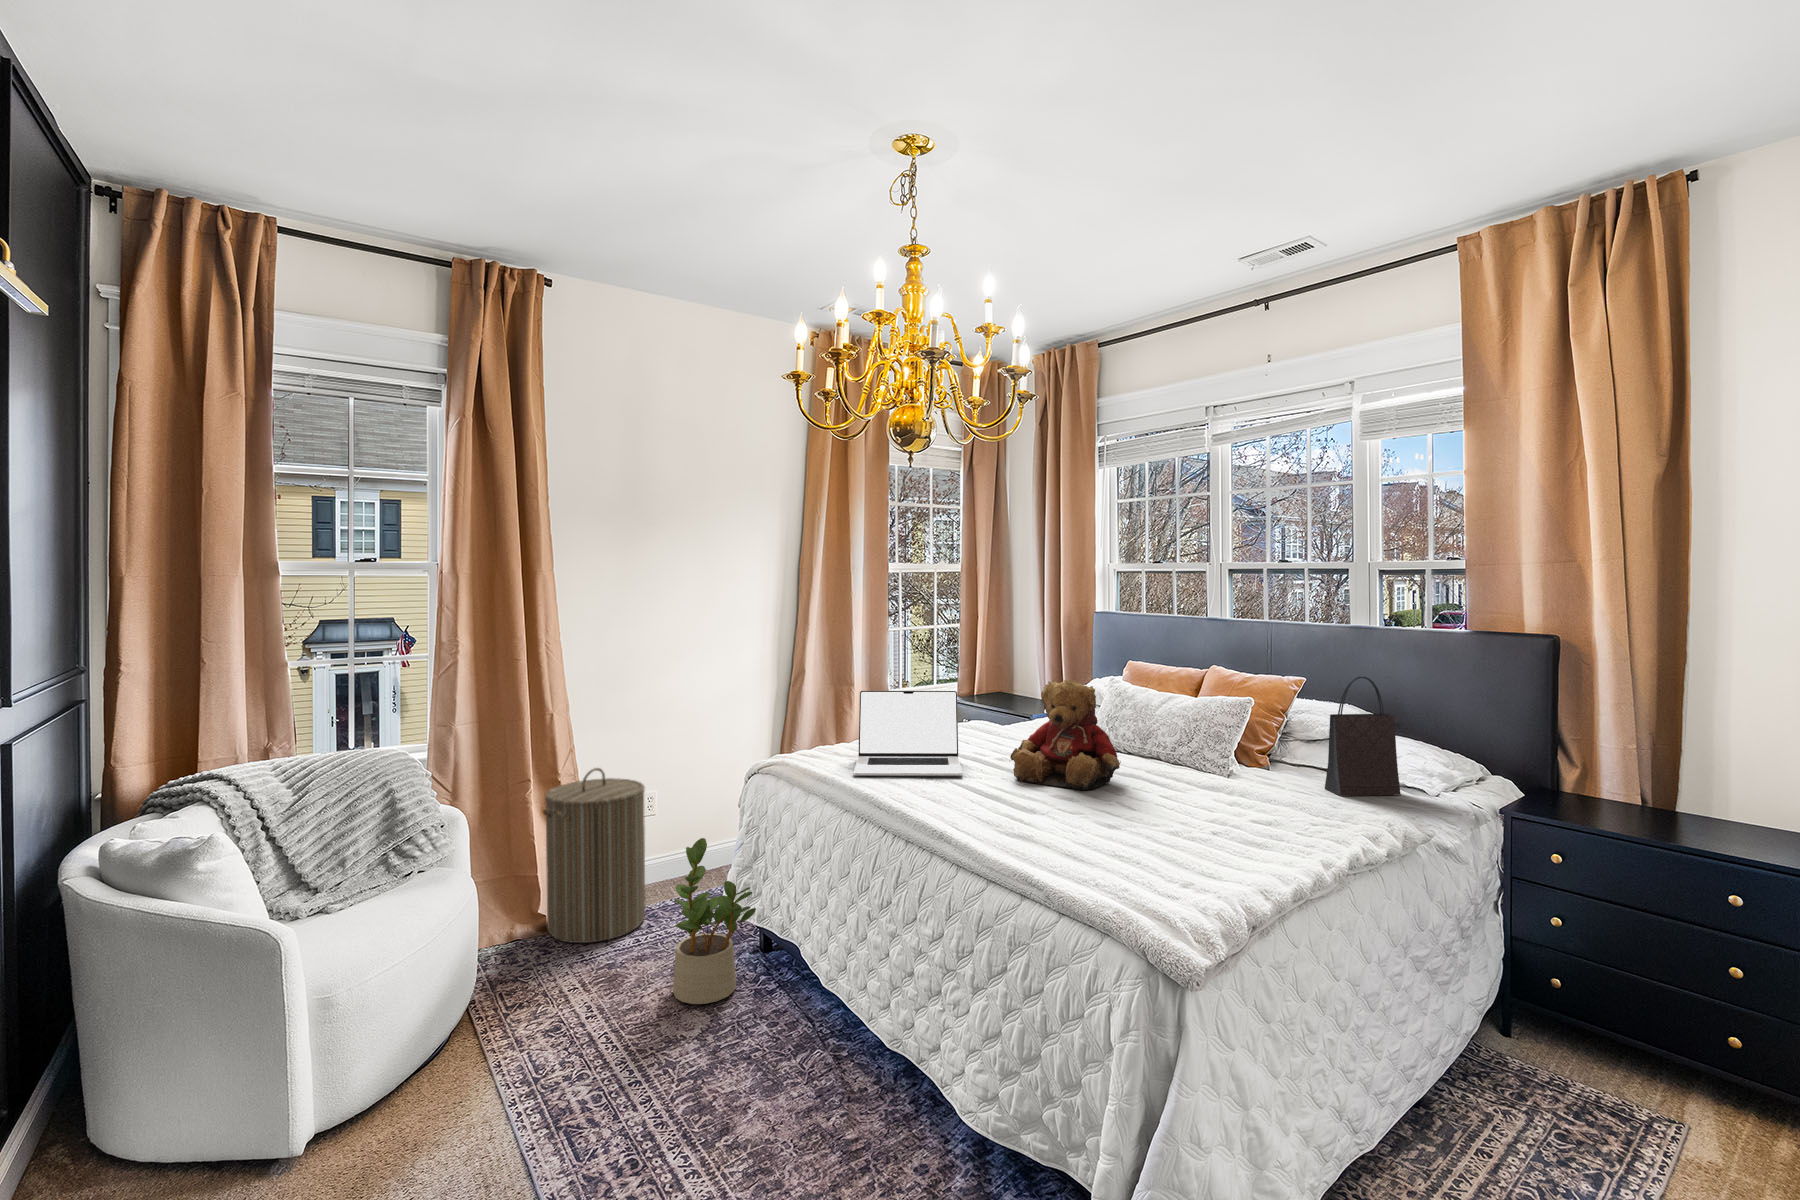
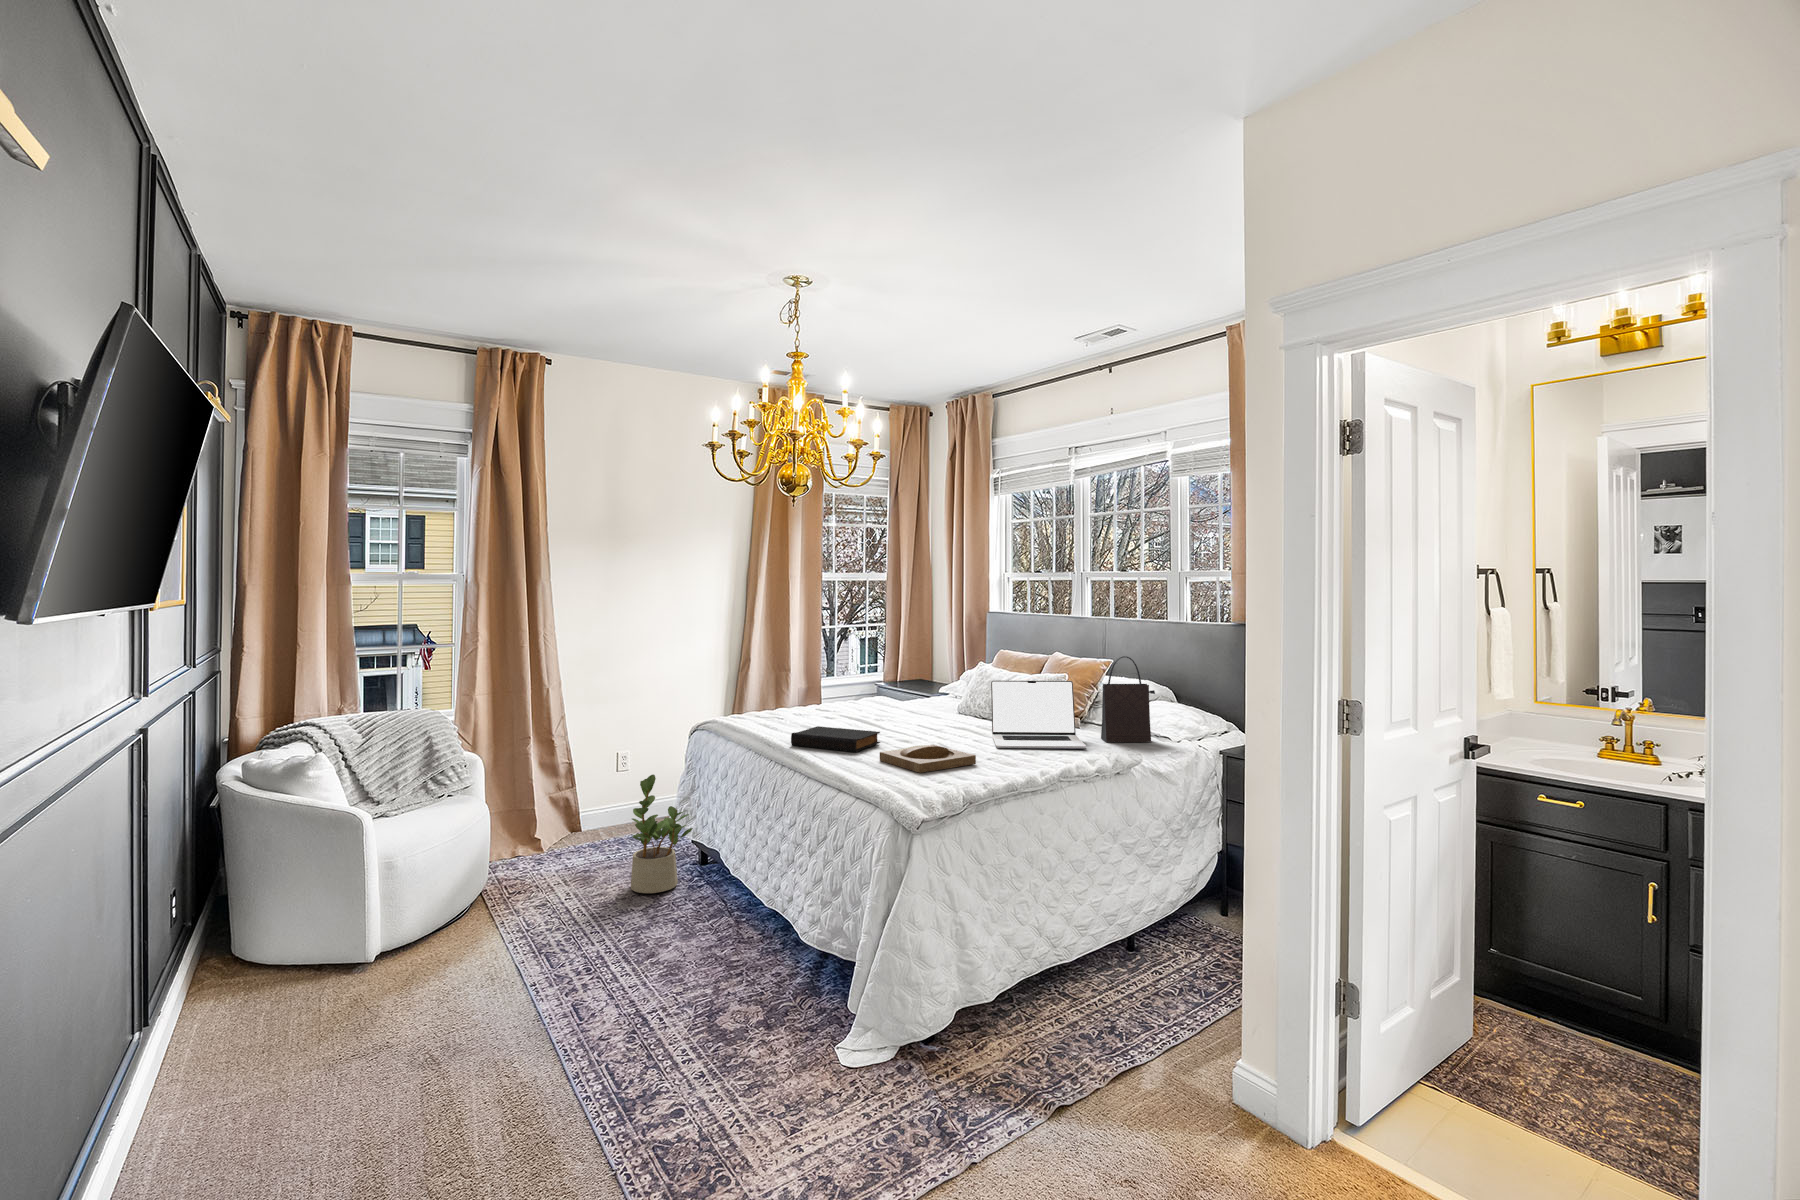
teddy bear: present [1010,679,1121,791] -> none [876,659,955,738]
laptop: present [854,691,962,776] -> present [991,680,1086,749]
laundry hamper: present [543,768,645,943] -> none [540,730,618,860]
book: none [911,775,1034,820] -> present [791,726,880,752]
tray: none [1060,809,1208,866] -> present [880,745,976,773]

---

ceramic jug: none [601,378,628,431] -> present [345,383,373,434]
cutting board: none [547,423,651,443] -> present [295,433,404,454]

* * *

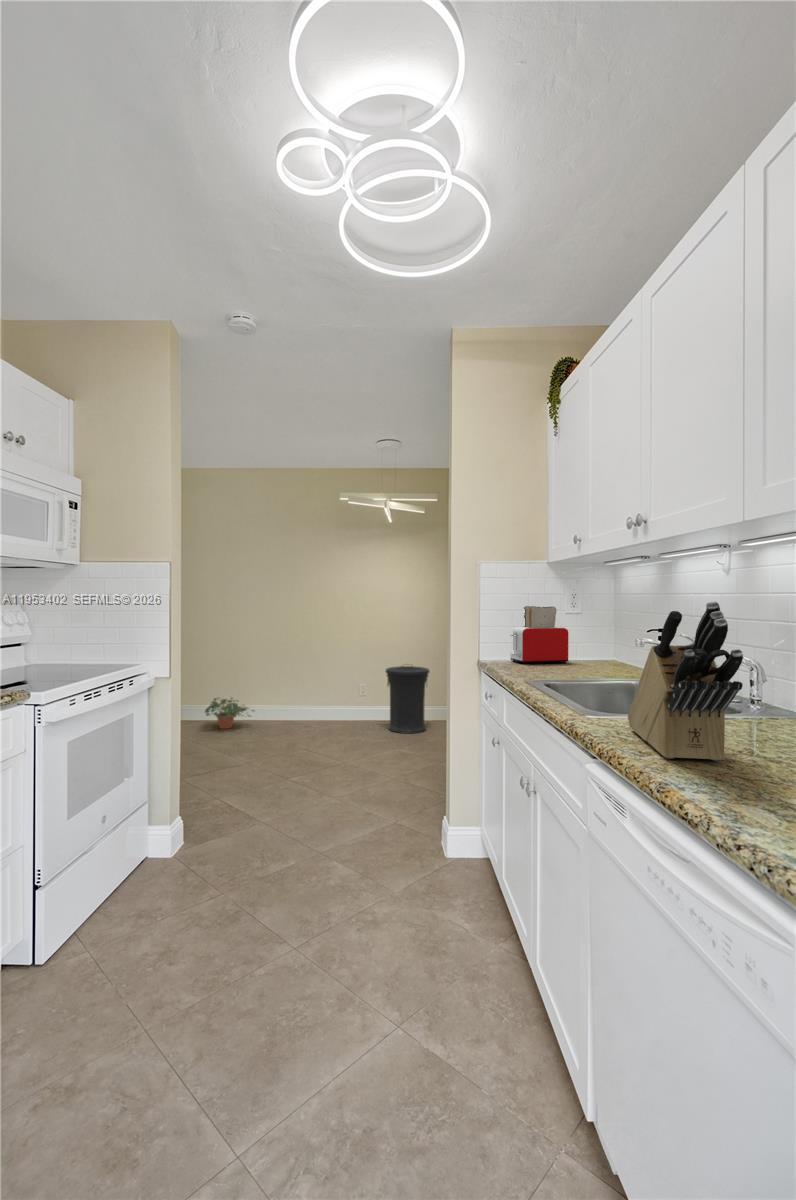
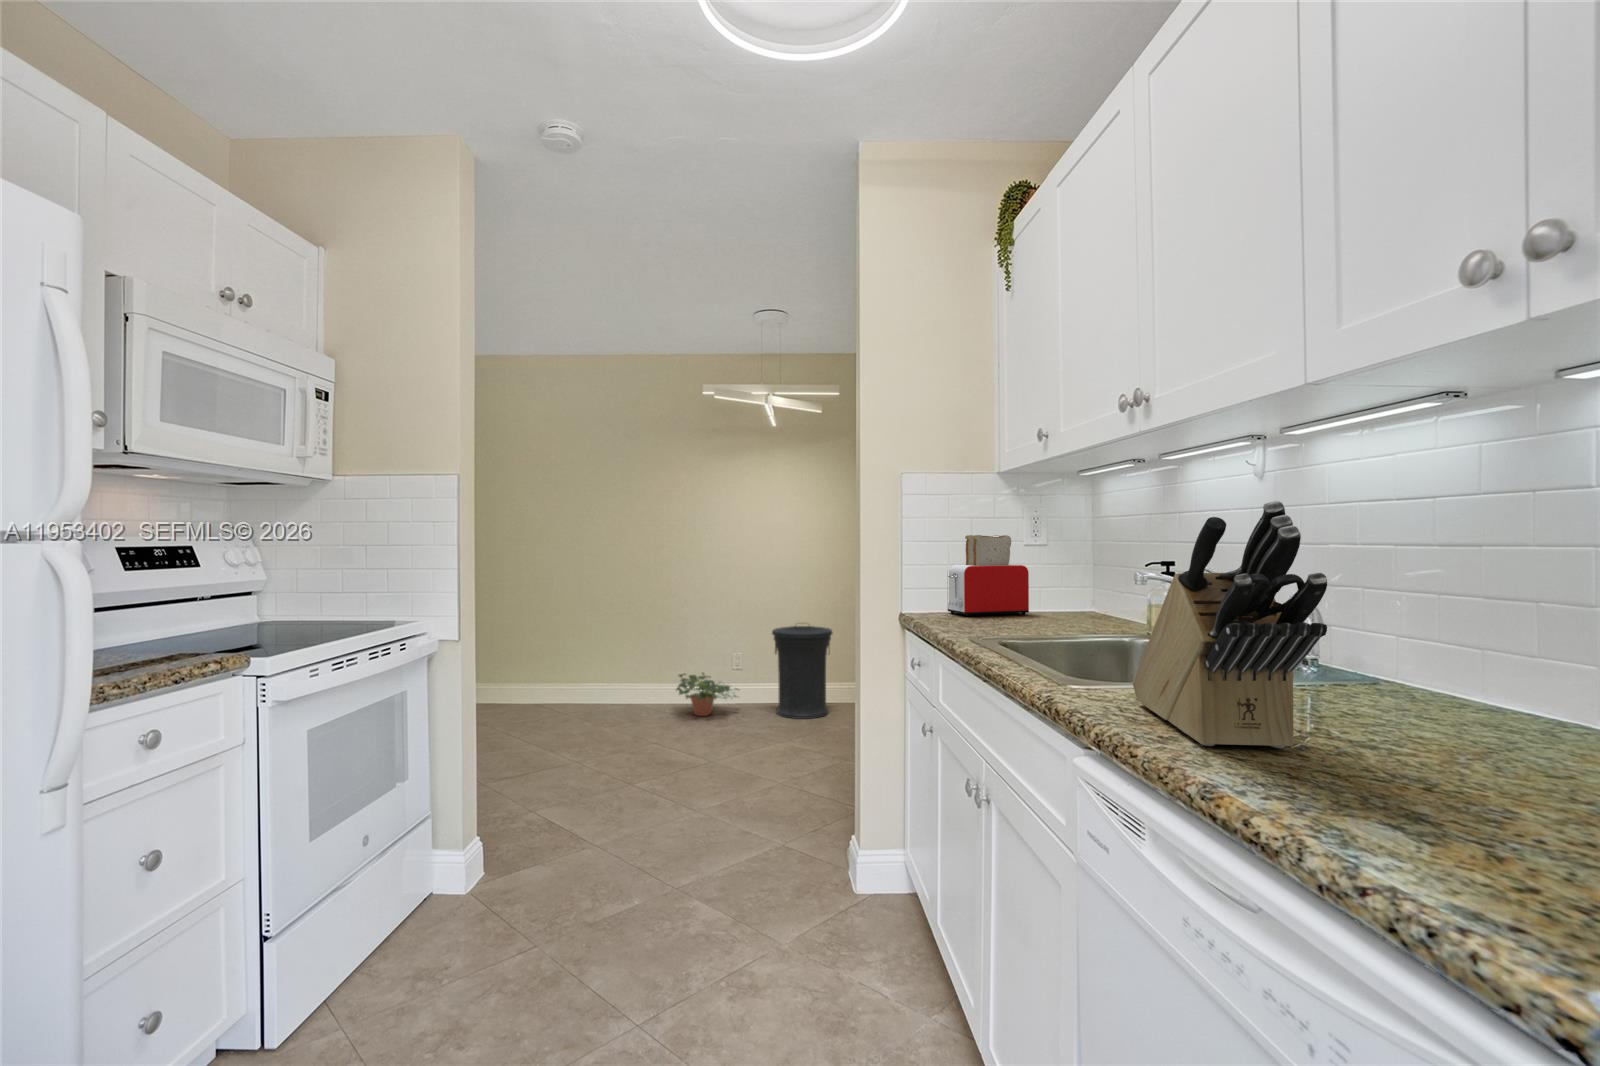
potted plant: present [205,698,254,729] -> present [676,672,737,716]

What the task requires: Your answer should consist only of the lines above between the line holding "book: none [911,775,1034,820]" and the line holding "tray: none [1060,809,1208,866]", inclusive, each transcribed exactly.

Exercise result:
book: none [911,775,1034,820] -> present [791,726,880,752]
tray: none [1060,809,1208,866] -> present [880,745,976,773]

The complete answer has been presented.